**INSTRUCTIONS TO FOLLOW**
Your job is to retype all of the data word for word, leaving every image out.

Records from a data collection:
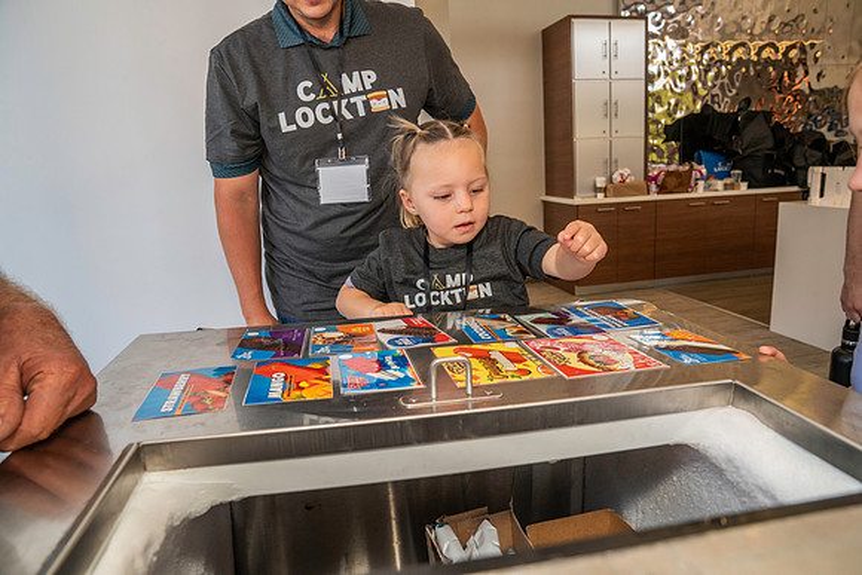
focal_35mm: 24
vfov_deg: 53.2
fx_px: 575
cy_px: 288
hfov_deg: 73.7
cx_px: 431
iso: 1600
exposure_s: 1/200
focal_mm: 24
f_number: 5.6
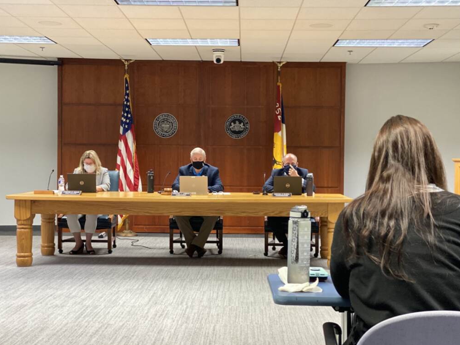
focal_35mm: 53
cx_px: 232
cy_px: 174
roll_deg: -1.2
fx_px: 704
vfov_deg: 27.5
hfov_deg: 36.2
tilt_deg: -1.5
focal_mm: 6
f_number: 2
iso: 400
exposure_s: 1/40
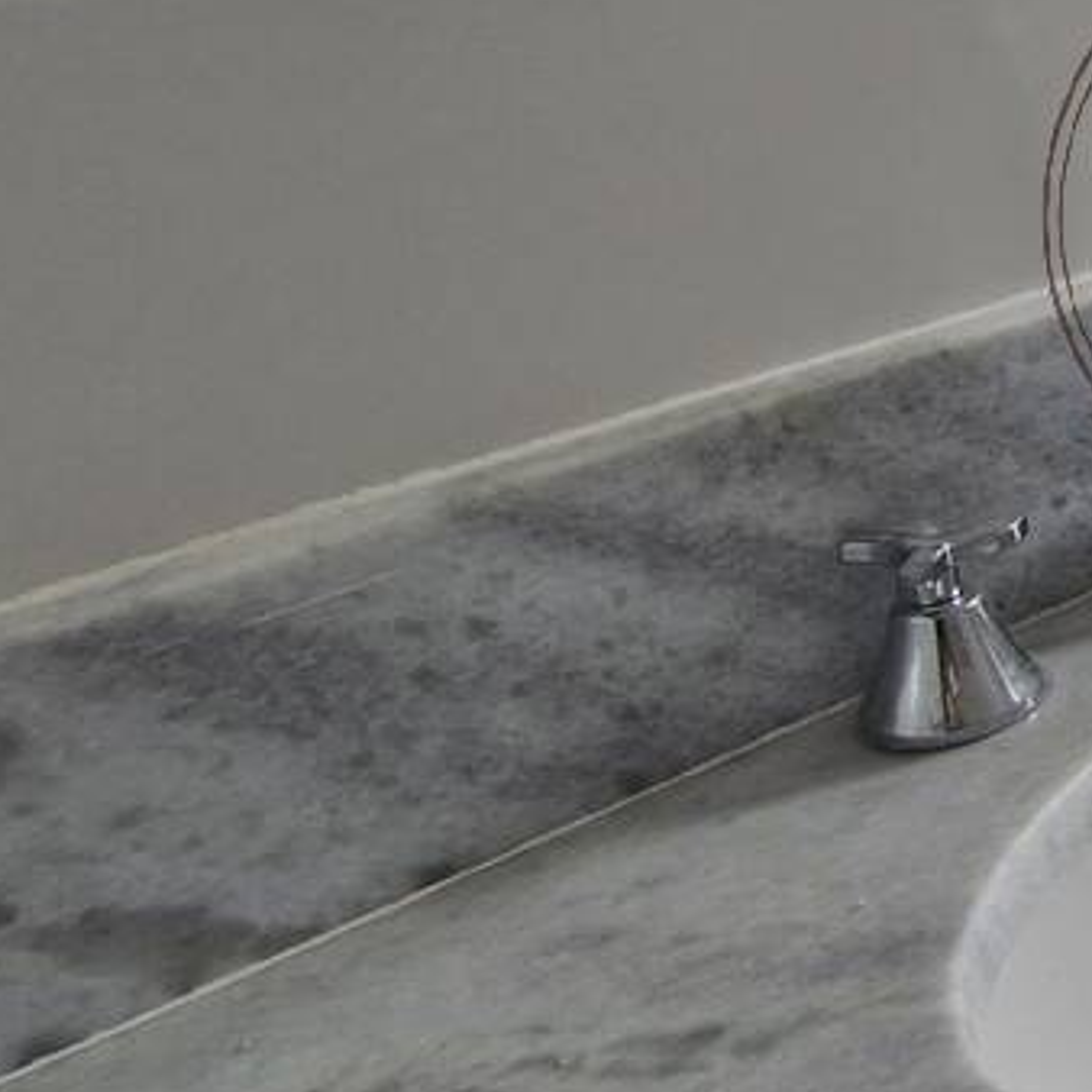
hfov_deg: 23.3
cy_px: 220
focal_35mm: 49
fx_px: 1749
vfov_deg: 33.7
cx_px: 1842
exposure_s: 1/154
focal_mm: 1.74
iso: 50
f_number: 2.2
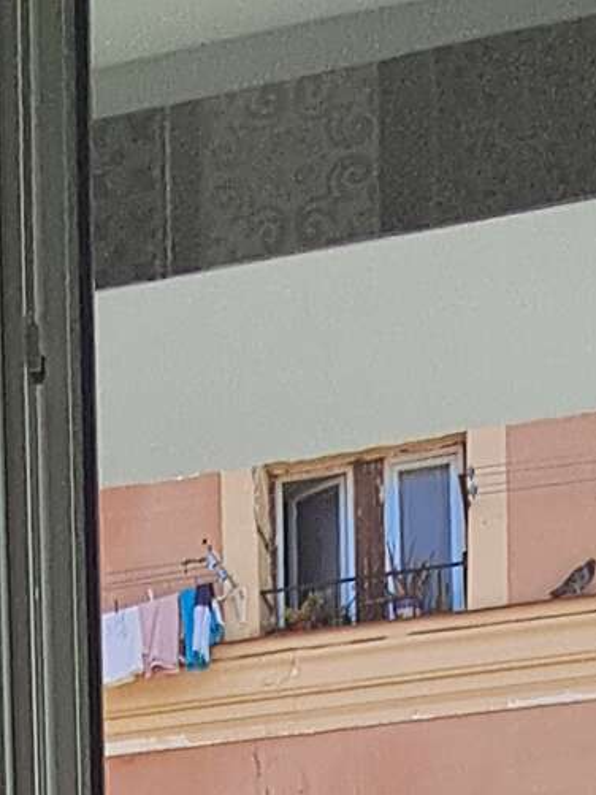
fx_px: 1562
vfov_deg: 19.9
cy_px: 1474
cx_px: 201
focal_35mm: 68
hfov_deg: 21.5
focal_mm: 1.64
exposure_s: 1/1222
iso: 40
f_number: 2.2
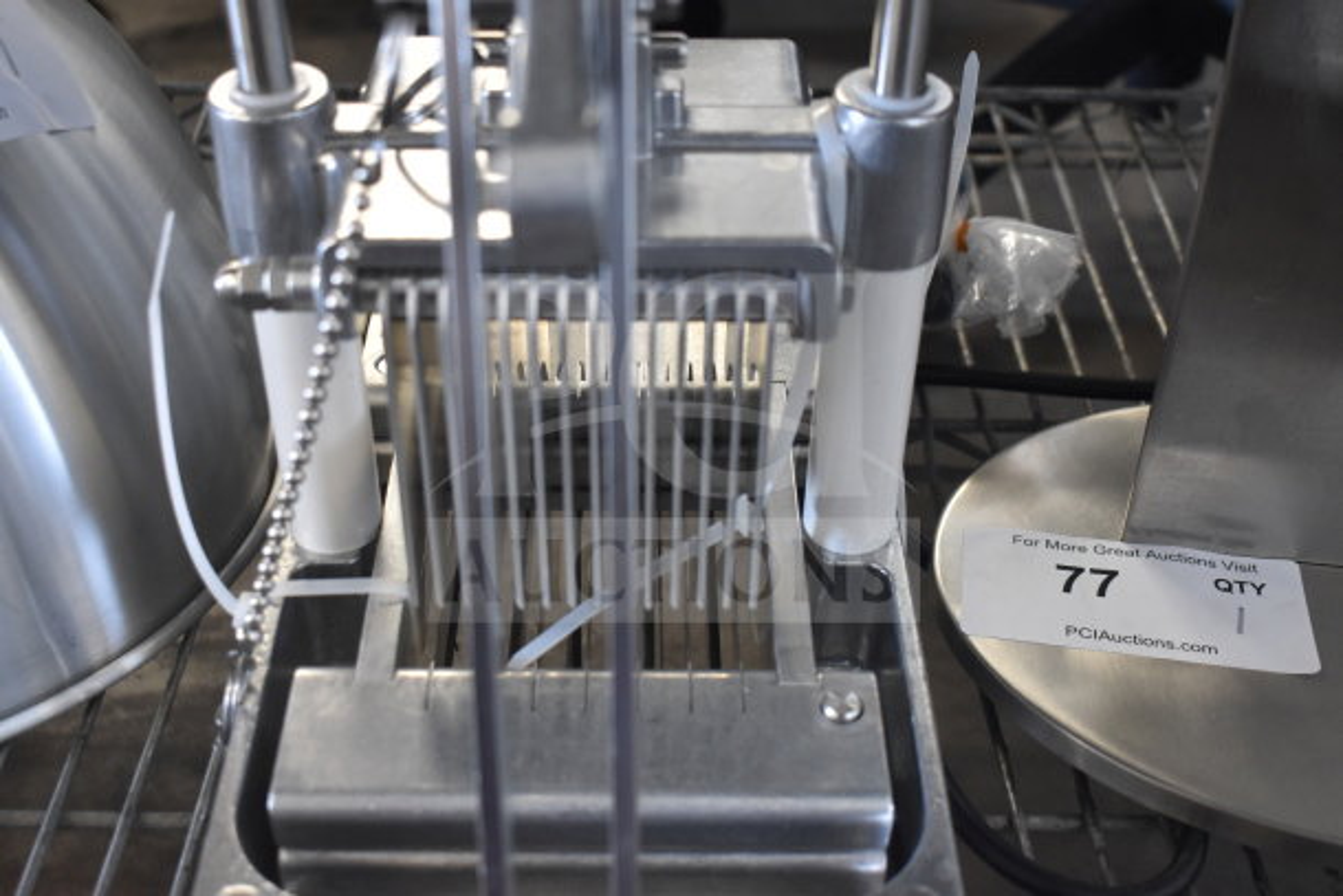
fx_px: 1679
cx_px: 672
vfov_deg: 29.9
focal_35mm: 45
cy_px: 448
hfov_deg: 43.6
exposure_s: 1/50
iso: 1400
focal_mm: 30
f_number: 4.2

**OUTPUT FOR THIS EXERCISE**
focal_35mm: 24
vfov_deg: 53.2
fx_px: 575
cy_px: 288
hfov_deg: 73.7
cx_px: 431
iso: 1600
exposure_s: 1/200
focal_mm: 24
f_number: 5.6
focal_35mm: 53
cx_px: 232
cy_px: 174
roll_deg: -1.2
fx_px: 704
vfov_deg: 27.5
hfov_deg: 36.2
tilt_deg: -1.5
focal_mm: 6
f_number: 2
iso: 400
exposure_s: 1/40
hfov_deg: 23.3
cy_px: 220
focal_35mm: 49
fx_px: 1749
vfov_deg: 33.7
cx_px: 1842
exposure_s: 1/154
focal_mm: 1.74
iso: 50
f_number: 2.2
fx_px: 1562
vfov_deg: 19.9
cy_px: 1474
cx_px: 201
focal_35mm: 68
hfov_deg: 21.5
focal_mm: 1.64
exposure_s: 1/1222
iso: 40
f_number: 2.2
fx_px: 1679
cx_px: 672
vfov_deg: 29.9
focal_35mm: 45
cy_px: 448
hfov_deg: 43.6
exposure_s: 1/50
iso: 1400
focal_mm: 30
f_number: 4.2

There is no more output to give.